## TASK DETAILS
Could you recast the lines of every entry below as a numbered list, leaving out blank lines and omitting the pictures?

>> Begin DATA ROWS

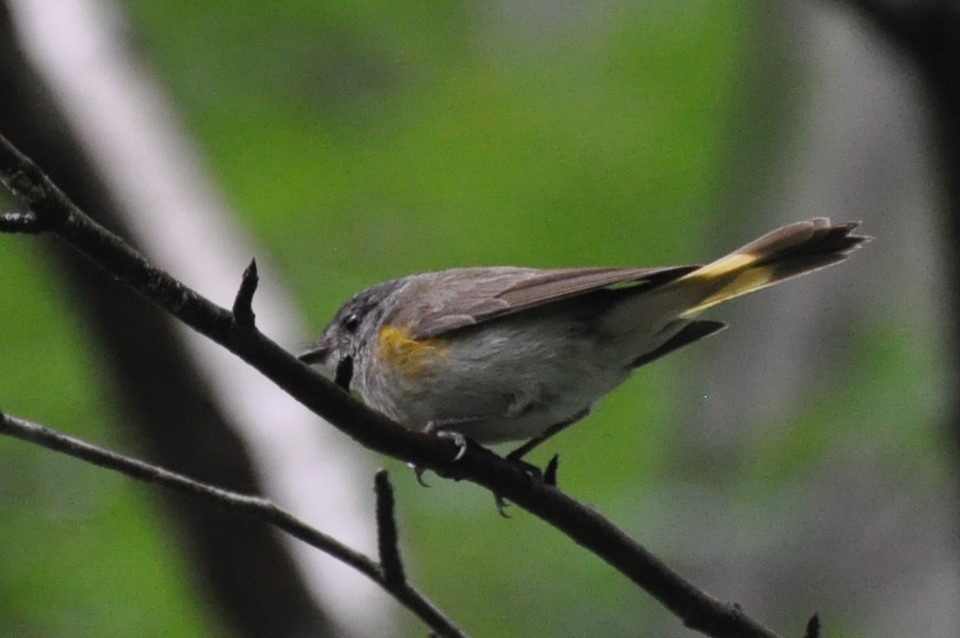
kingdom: Animalia
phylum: Chordata
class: Aves
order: Passeriformes
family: Parulidae
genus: Setophaga
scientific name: Setophaga ruticilla
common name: American redstart
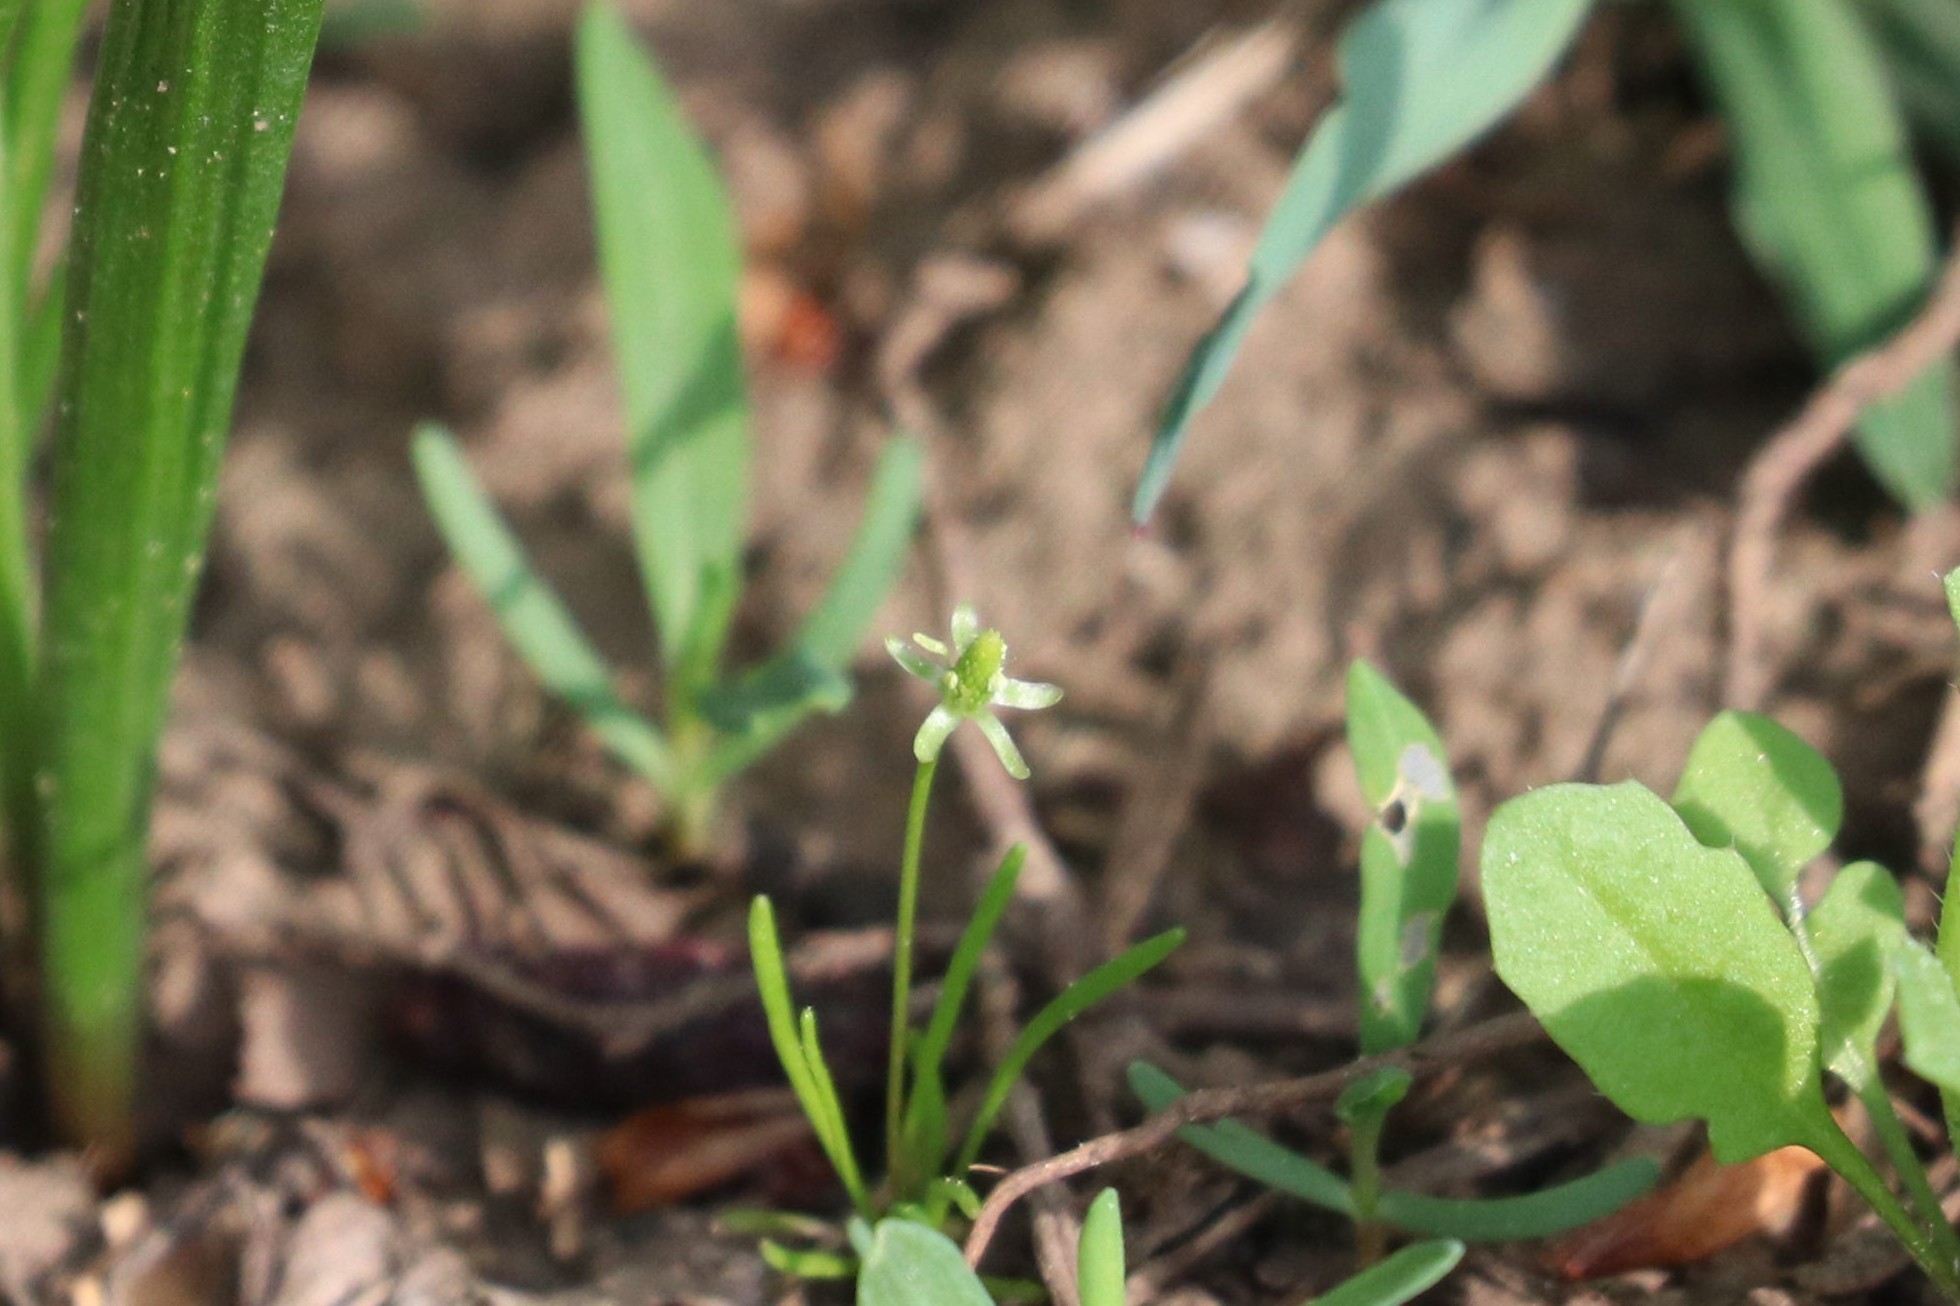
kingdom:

>> End DATA ROWS

## SOLUTION BELOW
1. kingdom: Animalia
2. phylum: Chordata
3. class: Aves
4. order: Passeriformes
5. family: Parulidae
6. genus: Setophaga
7. scientific name: Setophaga ruticilla
8. common name: American redstart
9. kingdom:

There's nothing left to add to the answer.